+++ LESETEXT

Mein Schreiben. Täglich.

Teilen Sie mit mir unbeschwerte und schwere Gedanken in Prosa oder Lyrik und versuchen Sie, Grau in Blau zu verwandeln - unter welchem Himmel auch immer.

Mir fällt das oft selbst schwer genug...


Sind wir menschlich oder spirituell?

∞  8 Dezember 2012, 18:38

Wir haben Adventszeit. Die meisten von uns bilanzieren zu dieser Zeit allenfalls, wo sie denn mit den Weihnachtsvorbereitungen stehen: Geschenke schon eingekauft oder steht noch der Gang auf die Shoppingmeilen bevor? Die Frage nach Gott wird für immer mehr Menschen mit dem verwoben und verschliert, was Kirchen daraus machen. Religion wird zu einem “Etwas” für geistig Randständige, welche die Tatsache nicht ertragen können, dass da “nichts” ist. Nichts Beweisbares, nur naives Denken an eine Wesenhaftigkeit jenseits unserer menschlichen Existenz.

++++++
+++ VORLIEGENDE ANGABEN

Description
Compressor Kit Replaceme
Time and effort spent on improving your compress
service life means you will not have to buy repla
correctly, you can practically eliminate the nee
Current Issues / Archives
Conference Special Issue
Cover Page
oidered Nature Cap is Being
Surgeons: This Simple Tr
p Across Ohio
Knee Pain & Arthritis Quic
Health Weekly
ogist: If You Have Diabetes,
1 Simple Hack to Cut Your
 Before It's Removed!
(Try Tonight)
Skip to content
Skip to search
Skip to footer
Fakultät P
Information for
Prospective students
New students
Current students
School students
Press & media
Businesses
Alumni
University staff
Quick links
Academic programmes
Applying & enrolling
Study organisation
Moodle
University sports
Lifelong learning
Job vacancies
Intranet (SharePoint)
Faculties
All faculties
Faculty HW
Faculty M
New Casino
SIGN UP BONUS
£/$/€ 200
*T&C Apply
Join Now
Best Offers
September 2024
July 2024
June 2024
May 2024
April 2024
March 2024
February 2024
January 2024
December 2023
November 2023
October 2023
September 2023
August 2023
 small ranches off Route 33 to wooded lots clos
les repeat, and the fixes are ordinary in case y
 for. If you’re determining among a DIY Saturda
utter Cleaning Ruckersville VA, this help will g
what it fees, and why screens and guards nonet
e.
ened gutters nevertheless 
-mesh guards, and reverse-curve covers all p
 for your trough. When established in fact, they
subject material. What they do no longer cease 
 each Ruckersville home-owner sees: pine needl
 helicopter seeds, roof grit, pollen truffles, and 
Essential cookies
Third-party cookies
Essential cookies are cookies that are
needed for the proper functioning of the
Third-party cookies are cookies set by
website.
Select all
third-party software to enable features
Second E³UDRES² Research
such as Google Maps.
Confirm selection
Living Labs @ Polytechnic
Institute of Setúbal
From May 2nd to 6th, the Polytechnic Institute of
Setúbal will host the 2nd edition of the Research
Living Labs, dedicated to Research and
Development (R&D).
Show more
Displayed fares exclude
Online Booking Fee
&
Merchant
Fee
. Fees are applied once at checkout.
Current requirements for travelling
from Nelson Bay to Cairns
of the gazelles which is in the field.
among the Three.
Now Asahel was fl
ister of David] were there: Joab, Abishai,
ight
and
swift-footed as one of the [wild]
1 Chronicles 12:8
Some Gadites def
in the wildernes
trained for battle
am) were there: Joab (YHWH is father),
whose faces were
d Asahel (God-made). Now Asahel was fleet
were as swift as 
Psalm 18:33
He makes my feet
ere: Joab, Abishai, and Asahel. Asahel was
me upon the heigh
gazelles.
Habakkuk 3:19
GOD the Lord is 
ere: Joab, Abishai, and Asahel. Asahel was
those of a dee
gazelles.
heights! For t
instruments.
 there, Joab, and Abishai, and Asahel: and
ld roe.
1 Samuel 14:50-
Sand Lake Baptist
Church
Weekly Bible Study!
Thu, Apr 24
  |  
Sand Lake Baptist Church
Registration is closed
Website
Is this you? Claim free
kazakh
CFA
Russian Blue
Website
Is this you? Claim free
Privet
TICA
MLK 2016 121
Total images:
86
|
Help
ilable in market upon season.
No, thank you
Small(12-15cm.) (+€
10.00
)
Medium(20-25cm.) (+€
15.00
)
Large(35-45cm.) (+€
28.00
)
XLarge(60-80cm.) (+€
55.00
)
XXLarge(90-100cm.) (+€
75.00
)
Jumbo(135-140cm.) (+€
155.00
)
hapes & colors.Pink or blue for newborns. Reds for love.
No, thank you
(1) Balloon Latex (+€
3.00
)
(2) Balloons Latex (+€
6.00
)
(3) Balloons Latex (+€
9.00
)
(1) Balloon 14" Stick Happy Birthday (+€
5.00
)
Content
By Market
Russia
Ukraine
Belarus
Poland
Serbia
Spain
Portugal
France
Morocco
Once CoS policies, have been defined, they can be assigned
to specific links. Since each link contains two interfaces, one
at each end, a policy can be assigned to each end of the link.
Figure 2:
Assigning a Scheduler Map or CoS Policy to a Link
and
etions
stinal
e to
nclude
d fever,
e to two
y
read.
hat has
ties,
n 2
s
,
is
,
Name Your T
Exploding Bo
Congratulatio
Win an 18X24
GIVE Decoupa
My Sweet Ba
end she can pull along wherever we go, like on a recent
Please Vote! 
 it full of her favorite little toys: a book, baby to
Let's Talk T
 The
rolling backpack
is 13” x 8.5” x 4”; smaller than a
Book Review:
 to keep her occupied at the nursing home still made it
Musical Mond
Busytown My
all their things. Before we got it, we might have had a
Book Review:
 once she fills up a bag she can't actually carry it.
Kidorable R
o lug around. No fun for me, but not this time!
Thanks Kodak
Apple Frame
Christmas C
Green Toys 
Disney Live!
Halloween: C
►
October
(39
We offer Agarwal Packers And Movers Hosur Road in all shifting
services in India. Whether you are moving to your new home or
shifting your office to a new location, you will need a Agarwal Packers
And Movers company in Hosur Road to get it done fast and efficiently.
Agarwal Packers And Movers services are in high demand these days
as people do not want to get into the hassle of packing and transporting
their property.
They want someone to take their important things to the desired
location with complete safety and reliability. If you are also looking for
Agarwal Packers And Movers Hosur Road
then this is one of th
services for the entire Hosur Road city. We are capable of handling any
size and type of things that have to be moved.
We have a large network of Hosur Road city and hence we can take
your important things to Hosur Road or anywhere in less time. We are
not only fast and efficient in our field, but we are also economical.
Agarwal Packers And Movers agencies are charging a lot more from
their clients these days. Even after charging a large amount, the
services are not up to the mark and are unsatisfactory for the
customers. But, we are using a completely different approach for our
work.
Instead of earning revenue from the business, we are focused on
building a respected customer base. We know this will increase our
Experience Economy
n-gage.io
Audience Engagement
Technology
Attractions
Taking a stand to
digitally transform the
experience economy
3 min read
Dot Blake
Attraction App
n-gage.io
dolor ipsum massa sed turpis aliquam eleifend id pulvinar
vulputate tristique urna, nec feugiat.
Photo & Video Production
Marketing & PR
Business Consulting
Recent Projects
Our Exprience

++++++

**ZU BEARBEITEN**
a) Führen Sie sämtliche Zeilen der Datensätze auf, in denen die Zeichenfolge „that“ vorkommt.
b) Knüpfen Sie an den Text über die Adventszeit an und schreiben Sie ihn im Anschluss an seinen letzten Satz weiter.
Der Text über die Adventszeit und die Datensätze haben unterschiedliche Herkunft.

**LÖSUNGEN**
a)
Essential cookies are cookies that are
size and type of things that have to be moved.

b)
Derweil streiten wir uns über Schwangerschaftsabbruch, die Definition, wann denn Leben entstanden sei und der Tod eingetreten? Wir treffen in all dem Annahmen, bei denen für uns alle Ethos an die Stelle von Wissen tritt, weil die zu Hilfe geholte Wissenschaft empirisch so wenig dazu festhalten und nur den Stand der momentanen Unwissenheit anführen kann – von dem wir womöglich gar nicht wissen, wie unsicher er ist, wie angreifbar und durch spätere Erkenntnisse wieder zu korrigieren. Aber wir geben Antworten aus dem Drang, für das, was wir Leben nennen und selbst auch leben mögen, Verträge mit dem Schicksal abschliessen wollen.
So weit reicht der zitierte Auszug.